A horizontal shift in a function graph occurs when you adjust the input values, or "x-values," affecting the graph along the x-axis. It can be a bit tricky because the direction of the shift might be counterintuitive. For example, in the function \( y = f(x+7) \), the graph of the function \( f \) will shift 7 units to the left. You might expect that adding a positive number would move the graph to the right, but it actually shifts the graph to the opposite direction of the sign inside the function's argument. Here's why:

• Replacing \( x \) with \( x + a \) translates the graph \( a \) units to the **left**.
• Conversely, replacing \( x \) with \( x - a \) shifts the graph \( a \) units to the **right**.

Think of it like adjusting where you start on the x-axis: adding moves you left, subtracting moves you right. This concept is essential when exploring function transformations, so let's keep this logic in our toolbox as we explore more shifts.

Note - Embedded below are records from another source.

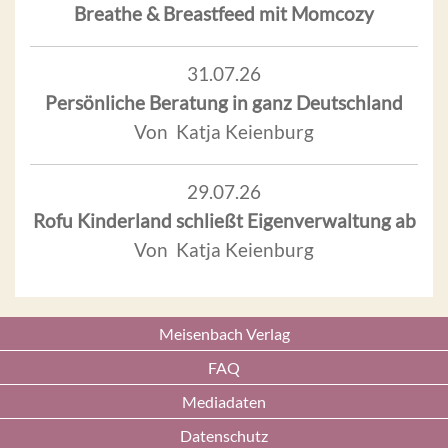
Breathe & Breastfeed mit Momcozy
31.07.26
Persönliche Beratung in ganz Deutschland
Von Katja Keienburg
29.07.26
Rofu Kinderland schließt Eigenverwaltung ab
Von Katja Keienburg
Meisenbach Verlag
FAQ
Mediadaten
Datenschutz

Vertical shifts move the graph of a function up or down and are generally more intuitive than horizontal shifts. When you change the output values, or "y-values," by adding or subtracting a number to the entire function, the whole graph simply slides up or down. Considering the function \( y = f(x) + 7 \), this demonstrates a vertical shift upwards of 7 units.

• Adding \( a \) to the function, \( y = f(x) + a \), shifts the graph **up** \( a \) units.
• Subtracting \( a \), \( y = f(x) - a \), shifts the graph **down** \( a \) units.

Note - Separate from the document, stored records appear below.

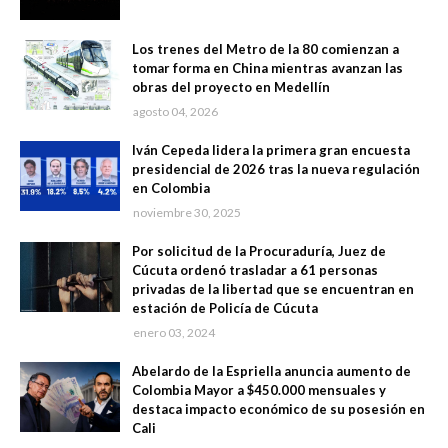
Los trenes del Metro de la 80 comienzan a
tomar forma en China mientras avanzan las
obras del proyecto en Medellín
agosto 04, 2026
Iván Cepeda lidera la primera gran encuesta
presidencial de 2026 tras la nueva regulación
en Colombia
noviembre 30, 2025
Por solicitud de la Procuraduría, Juez de
Cúcuta ordenó trasladar a 61 personas
privadas de la libertad que se encuentran en
estación de Policía de Cúcuta
enero 03, 2024
Abelardo de la Espriella anuncia aumento de
Colombia Mayor a $450.000 mensuales y
destaca impacto económico de su posesión en
Cali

This is like lifting the graph off the page and moving it up or down while maintaining its shape and features. Every point on the graph moves consistently by the same amount vertically. This concept is especially straightforward and acts as a foundation for understanding more complex transformations.

Graph translation is a term used to describe any shift of a graph on a coordinate plane. This includes both horizontal and vertical shifts. It's like picking up the entire graph and relocating it to a new position while keeping its overall shape intact.

• Horizontal and vertical translations don't change the size or orientation of the graph, only its position.
• Combining both types of shifts, you can move the graph in any direction desired.

Graph translation is useful in real-life scenarios where you need to model situations by simply repositioning existing functions. In the problem's context, it's important to distinguish between shifting inputs (horizontal) and outputs (vertical). Graph translations enable you to see relationships and modifications of functions as simple positional adjustments on a graph. By understanding this, you can navigate through different transformations seamlessly, gaining deeper insights into the behavior and characteristics of functions.